Поэтому Кая точно знала, кто сказал, что так нельзя и почему. Но произнести это вслух не осмелилась. Открыла и закрыла рот, глубоко задумавшись. Это ведь учение Церкви Благого Демиурга, разве может оно быть применимо к северянам? У них ведь свои боги. И эти боги, судя по всему, никак не регламентировали любовь между мужчиной и женщиной. Правильно ли это? Хорошо ли? Нормально ли не осуждать женщину за то, что она отдалась мужчине, не ставшем ей супругом?

— Но как… — Кая хотела уложить в голове, что такое возможно и никак не возбраняется, что просто любовники никак не преследуются, что это в норме вещей, но у нее не получалось. Она была научена иному. Женщина, что была опозорена, изгонялась из общества. Поэтому так легко было казнить первую королеву. — Почему? Вы… Выходит, она совсем не защищена. Если вдруг вы решите оставить ее, она будет совсем одна.

— И? Если вдруг — то Лека легко найдет себе другого. Она слишком красива, чтобы долго оставаться одинокой, — Ульф рассмеялся. Опять.

Он снова и снова потешался над ее непониманием. Кая даже про усталость забыла, так ее задевал этот разговор.

— И это нормально? — нерешительно спросила. Ульф в ответ пожал плечами, мол, да, а что такого?

Кая и сама не понимала, что такого, но в голове все время всплывали строчки трактатов о чистоте и что женщина может принадлежать лишь одному мужчине, что только так можно быть угодным Благому. А все отступницы, нечистые, должны быть сурово наказаны. Особенно это касалось леди. Поэтому они так блюли свою репутацию. При наличии доказательств проводилась проверка, и никому не было пощады. О разводе или расторжении отношений женщиной и речи быть не могло. Вдов и разведенных повторно в жены почти не брали.

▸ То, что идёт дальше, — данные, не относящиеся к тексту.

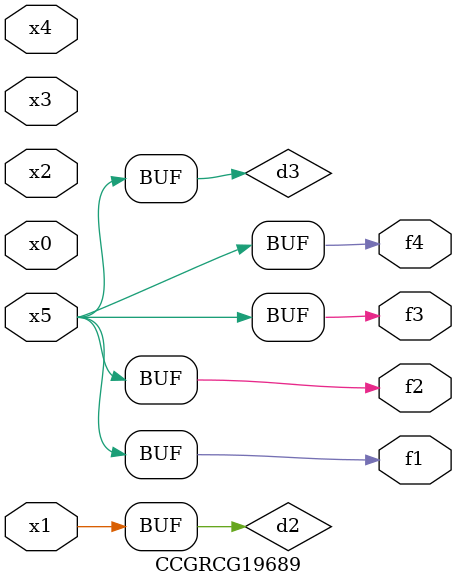
<source format=v>
module CCGRCG19689(
	input x0, x1, x2, x3, x4, x5,
	output f1, f2, f3, f4
);

	wire d1, d2, d3;

	not (d1, x5);
	or (d2, x1);
	xnor (d3, d1);
	assign f1 = d3;
	assign f2 = d3;
	assign f3 = d3;
	assign f4 = d3;
endmodule

</source>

Но у северян, выходит, все было иначе. Лека могла оставить Ульфа и просто встретить другого мужчину. Никто не осудит, ничего не скажет. Это нормально.

Кая припомнила, сколько девичьих жизней было испорчено после обвинения в прелюбодеянии, сколько были обмануты мужчинами, обещавшими жениться, и подумала, что северяне все же правы, а трактатом церкви стоит подпалить костер, на котором будет гореть Тимей.

— Вы правы, — Кая виновато улыбнулась. — Простите, я забываю, что вам нет дела до учения церкви. Надеюсь, однажды и в Лейхгаре будет так же.

Усталость внезапно вновь на нее навалилась.

Дверь в комнату распахнулась, и две служанки внесли большое деревянное корыто. За ними следом вошла Лека.

Кая наконец обратила внимание, как она держалась рядом с Ульфом. В ней не было слепого раболепия, нездорового обожания или страха, свойственного большинству женщин Лейхгара. Лека была равной своему избраннику. В замке, среди леди, Кая такого почти никогда не видела. Горничные, конечно, были в этом попроще, но все же не чета северянкам.

— Тебе нужно искупаться, — Лека стала двигать ширму к корыту. — Потом спи в моей кровати. Я ещё пойду достану вам лошадей. Они тебя загоняли, да? Знаю я их. Вон ноги сбила. Кто вообще в такой обуви идет в лес?

Она не замолкала, и от ее живого бодрого голоса Кая засыпала. Казалось, она и правда задремала прям на стуле, пока служанки таверны носили воду.

— Эй, — Лека тронула её плечо. — Мойся и лезь под одеяло. Не спи так на стуле.

Кая моргнула несколько раз. Голова страшно гудела. Она поддалась Леке, которая тянула ее за руку, встала и пошла за ширму.

За окном совсем рассвело. Долгая ночь перемен наконец подошла к концу.

Кая, сонная, потянула за шнурок на платье и вдруг опомнилась.

Она резко убрала руки от тесьмы и выглянула из-за ширмы. Ульф дремал на одной из кроватей. Ньял склонился над столом, судя по всему, на нем лежала карта. Лека складывала вещи на пустующую кровать.